Moving AI models to edge devices requires high technical proficiency. The models need to be smaller, less energy-consuming and highly optimized to perform on an edge device. A good example comes from the Light depth estimation camera, where the AI component supports traditional engineering-based techniques in delivering outstanding accuracy in depth estimation.
Use cases and applications of edge AI will only rise in 2023.
AI Trend 5: Step-by-step improvements of existing techniques
Finally, the last but certainly not the least AI trend for 2023 is the crawling yet stable research-heavy improvement of existing techniques. Just to name some examples:
- Human in the loop – this approach to machine learning includes human feedback in the training process. Thus, it is possible to train a model with more sophisticated data and skills. Also, the human component provides automatic evaluation of the desired model.
- Mixture of experts – the mixture of experts can be compared to a situation when there is a group of specialists of various focuses who break a problem into pieces and solve it, with each expert tackling only the part he or she is an expert in. A good example comes from computer vision in autonomous cars, where one network can be used to recognize humans, another to recognize road signs, and another to spot vehicles.
- Out of distribution detection – this approach aims to reduce the workload required in dataset management. Out of distribution detection is the process of automating data validation when building datasets – the system simply spots images that are odd.
For example if someone has mistakenly uploaded his or her summer vacation photos to a dataset consisting of medical images, spotting it manually might be a challenge, especially in datasets consisting of tens of thousands of images. Having an automated system in place to spot the odd image would be much easier. On the other hand, training a spotting system is a challenge in itself.
- Continual learning – this concept in data science basically enables machines to learn again and again without forgetting acquired knowledge.

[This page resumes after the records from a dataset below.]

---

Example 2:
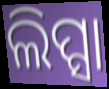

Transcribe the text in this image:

ଲିପ୍ସା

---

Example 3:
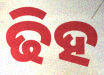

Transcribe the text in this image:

ଢିହ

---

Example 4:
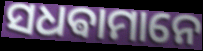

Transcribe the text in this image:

ସଧଵାମାନେ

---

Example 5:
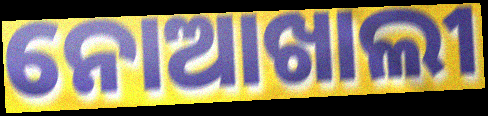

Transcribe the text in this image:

ନୋଆଖାଲୀ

Neural networks often suffer from catastrophic forgetting, defined as an abrupt performance loss on previously learned tasks when acquiring new knowledge.

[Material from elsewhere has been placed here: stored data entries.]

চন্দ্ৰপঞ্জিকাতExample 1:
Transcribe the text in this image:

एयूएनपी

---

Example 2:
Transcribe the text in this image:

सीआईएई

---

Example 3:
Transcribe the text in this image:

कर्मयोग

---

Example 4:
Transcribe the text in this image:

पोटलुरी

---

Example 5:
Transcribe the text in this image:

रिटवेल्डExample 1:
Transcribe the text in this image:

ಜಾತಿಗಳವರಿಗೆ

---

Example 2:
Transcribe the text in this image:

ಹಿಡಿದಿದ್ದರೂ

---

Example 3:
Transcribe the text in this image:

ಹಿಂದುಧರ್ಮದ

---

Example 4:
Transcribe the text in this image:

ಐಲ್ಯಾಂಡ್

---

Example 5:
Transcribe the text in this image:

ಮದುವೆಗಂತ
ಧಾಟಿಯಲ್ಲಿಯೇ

For instance, if a network previously trained for detecting virus infections is now retrained with data describing a recently discovered strain, the diagnostic precision for all previous strains drops significantly.
To mitigate this, we can retrain the network on a joint dataset from scratch, yet it is often infeasible due to the size of the data required, or impractical when retraining requires more time than it takes to discover another new strain. The field of machine learning that aims to address this problem is called continual learning.
Summary
The trends in artificial intelligence listed above will power machine learning and artificial intelligence development in the upcoming year of 2023. With the intensity of development and the amazing new applications of machine learning as witnessed today, the future is ever more interesting indeed.